So the fact that Tel Aviv has become so expensive vexes Israelis. The city bustles, one hears and sees all of the construction and the new office buildings, suggesting the energy of the place, even as it partially conceals the reality that some Israelis feel left behind as others in the society race ahead. Some can afford to move up; others struggle not to fall farther down the ladder.
So this picture fills me with mixed emotions. "If I forget thee, O Jerusalem..." Psalm 137 intones, "let my right hand forget its cunning." The artist knows her Scripture. But then she continues "That would be on account of Tel Aviv." Maybe it's ok to choose Tel Aviv over Jerusalem, the new versus the old, Zionism over Judaism?
The pioneers who built the city named it Tel Aviv in honor of Herzl's utopian novel, Oldnewland, the story of the Zionist building of its new society. They built the first modern Hebrew city. By that logic we should celebrate choosing Tel Aviv over Jerusalem, the present and future over the past of the Jewish people.

• • • •

REQUIRED ACTIONS
• 1. In the passage about Tel Aviv, what did the pioneers name the city in honor of?
• 2. For each statement, answer yes or no on whether it agrees with the passage about Tel Aviv, and quote the words that decide it.
(a) The artist's picture quotes Psalm 137.
(b) All Israelis are able to move up as the city grows more expensive.
(c) The pioneers built the first modern Hebrew city.
The material after this passage has nothing to do with what you're asked here.

RECORDED DATA
• • • •

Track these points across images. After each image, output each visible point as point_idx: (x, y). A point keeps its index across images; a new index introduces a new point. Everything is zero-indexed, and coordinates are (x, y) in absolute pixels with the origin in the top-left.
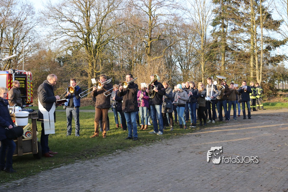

• • • •

RESULTS
• 1. Herzl's utopian novel, Oldnewland.

• 2.
(a) Yes: "If I forget thee, O Jerusalem..." Psalm 137 intones
(b) No: "Some can afford to move up; others struggle not to fall farther down the ladder."
(c) Yes: "They built the first modern Hebrew city."